Pictured above, Back row (Left to Right): Johnathan Avila (PR, NYC), Mike Brosseau (Sports Com, MA), Billy Hild (Interactive Media, NY), Eric Vander Voort (Sports Com, NY) Front: Gina Sirico (Journalism, CT), Ignacio Borbolla (Advertising/Fashion Merch, FL).
Today we met with six of our tour guides at Marist to discuss their experience through the college search process. Now that they work with prospective students on a regular basis, we wanted to find out what advice they would have for high school students.
Marist: When do you recommend starting the “college search” process?
EV: I think it is a good idea to start visiting colleges in junior year. The earlier you start, the better chance you have of visiting a college twice, which can really help with a decision.
GS: I recommend starting college visits to help you find out what you are looking for in a college. I visited many schools starting my junior year and eliminated some based on the feel of campus. You have to feel comfortable when you step foot on a campus, and see yourself going to class there.
IB: I started looking at colleges my junior year, but then began my visits during spring break. This let me visit a lot of schools out of state, since that was a key aspect of my college search.
MB: Junior year I met with my guidance counselor to discuss colleges and schools that might be a good fit for me. I know my counselor asked if I had any idea what major(s), activities, sports, etc. I was interested in, and we put together a list of schools based on a few different majors, activities, etc. that I expressed interest in.
Marist: What should you do prior to going on campus tours at colleges & universities?
EV: It is good to do a lot of research on the school before you get there. Go on the college’s website, check out the student newspaper’s website, etc. This will allow you to figure out what goes on around campus throughout the year, and will give you questions to ask on your tour.
JA: Definitely look up information about the school, and it doesn’t necessarily have to be academic information primarily. Look up student life, activities; every college has a College Activities office. See what they provide for students during the year.
MB: Don’t overdo your research about the college though. You want to go in with questions to ask, but then also ask questions based on what Admissions Counselors and tour guides talk about throughout the tour. They are your link to student experiences at the college, so let them give you information as well.
Marist: How can students get the most out of their time while visiting colleges/universities?
GS: Ask the tour guide for a recommendation of a place to eat; that way you can see where students go eat. Don’t ask for the nicest places, but where the students go. Walk around campus after the tour and talk to current students and see what they think, so that you can get multiple perspectives on student life.
MB: Let your tour guide know about certain parts of campus and academic programs you want to know about ahead of time. This will enable them to give you information that you are looking for on your visit to campus. If they do not address some of the questions you may have, ask to speak with an Admissions Counselor after your tour is over!
EV: Talking to students is key. Take advantage of going on a tour and use this as an opportunity to get to know the tour guide. Ask them specifically what they love about the school, why they chose the school, advice, etc.

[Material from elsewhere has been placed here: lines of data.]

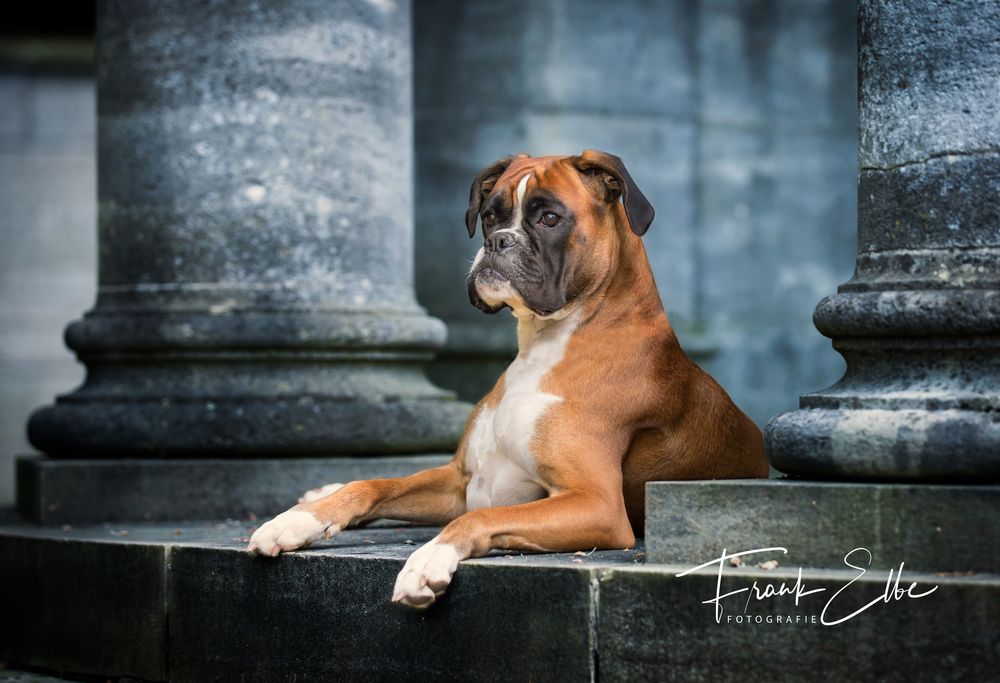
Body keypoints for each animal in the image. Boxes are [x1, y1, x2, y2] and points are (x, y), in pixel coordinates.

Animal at [248, 151, 764, 608]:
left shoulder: (596, 505)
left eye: (550, 218)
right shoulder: (461, 481)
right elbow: (371, 485)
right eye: (490, 216)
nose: (498, 242)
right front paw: (295, 522)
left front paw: (428, 560)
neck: (545, 345)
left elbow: (481, 519)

BH: Don’t hesitate to ask questions! If you don’t ask questions, you don’t learn anything new!
Marist: What is the weirdest question or experience you have had on a tour?

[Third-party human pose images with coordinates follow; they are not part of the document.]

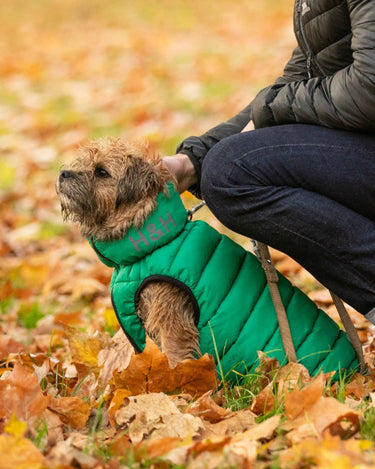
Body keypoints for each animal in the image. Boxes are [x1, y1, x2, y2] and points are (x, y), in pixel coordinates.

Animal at [57, 137, 360, 378]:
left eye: (101, 172)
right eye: (83, 162)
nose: (62, 173)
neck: (151, 244)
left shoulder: (171, 319)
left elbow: (175, 356)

GS: I was recently giving a tour to independent counselors, and I was asked, “What are some of Marist’s traditions?” which was something that I’ve never been asked before. It’s a unique way to find out small stuff about college life. For example, a tradition here at Marist is jumping into the Hudson River before you graduate. Another example is sledding on the hill in front of the library during the winters first snowstorm! Small stuff like that can make a difference in a college experience.

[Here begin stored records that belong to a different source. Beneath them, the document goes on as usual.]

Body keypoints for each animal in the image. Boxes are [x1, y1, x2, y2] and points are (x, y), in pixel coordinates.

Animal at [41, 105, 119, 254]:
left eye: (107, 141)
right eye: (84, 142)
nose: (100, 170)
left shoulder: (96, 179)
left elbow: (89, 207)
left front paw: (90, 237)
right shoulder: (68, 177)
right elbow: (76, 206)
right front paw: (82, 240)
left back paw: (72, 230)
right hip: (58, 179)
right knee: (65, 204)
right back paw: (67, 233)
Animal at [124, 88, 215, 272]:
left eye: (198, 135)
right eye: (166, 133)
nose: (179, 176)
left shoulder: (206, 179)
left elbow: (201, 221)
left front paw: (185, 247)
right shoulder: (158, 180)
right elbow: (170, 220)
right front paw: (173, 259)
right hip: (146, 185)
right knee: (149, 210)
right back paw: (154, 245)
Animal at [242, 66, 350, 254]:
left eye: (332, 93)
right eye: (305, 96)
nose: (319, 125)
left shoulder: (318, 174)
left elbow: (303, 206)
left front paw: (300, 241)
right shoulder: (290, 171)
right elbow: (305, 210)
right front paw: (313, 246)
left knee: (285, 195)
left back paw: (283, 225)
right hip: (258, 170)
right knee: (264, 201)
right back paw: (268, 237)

JA: “Will you date my daughter?”
MB: I was asked a question about curfew’s in the residence halls here at Marist. It was a unique question to ask because I did not even think that some colleges may have curfews. While Marist may not necessarily have a set curfew, I definitely recommend getting a full 8 hours of sleep each night. College is the best four years of your life, and I definitely can attest to needing sleep for all of it!
BH: “Does Marist make fried chicken for dinner on Thursdays?” It was an oddly specific question!
Marist: How many college visits did you go on?
GS: I went on 6 college tours, and drove through a few more campuses that were near schools I toured at.
IB: Overall, I went to 8 different tours at various colleges and I realized Marist was the right fit! It had everything that I was looking for in my college experience!
MB: When I was going through my personal college search process, I went on tours to 5 other schools, in addition to attending the Marist Summer Pre-College Institute going into my senior year of high school. When going on college tours, don’t go on so many tours that the process becomes stressful. Go to a mixture of schools so you can see something different each time and find out what is or isn’t for you! But in addition, try not to book more than one or two visits in a day because they start to blend together. Take notes after each one so that you can compare the schools and figure out what is the best fit for you!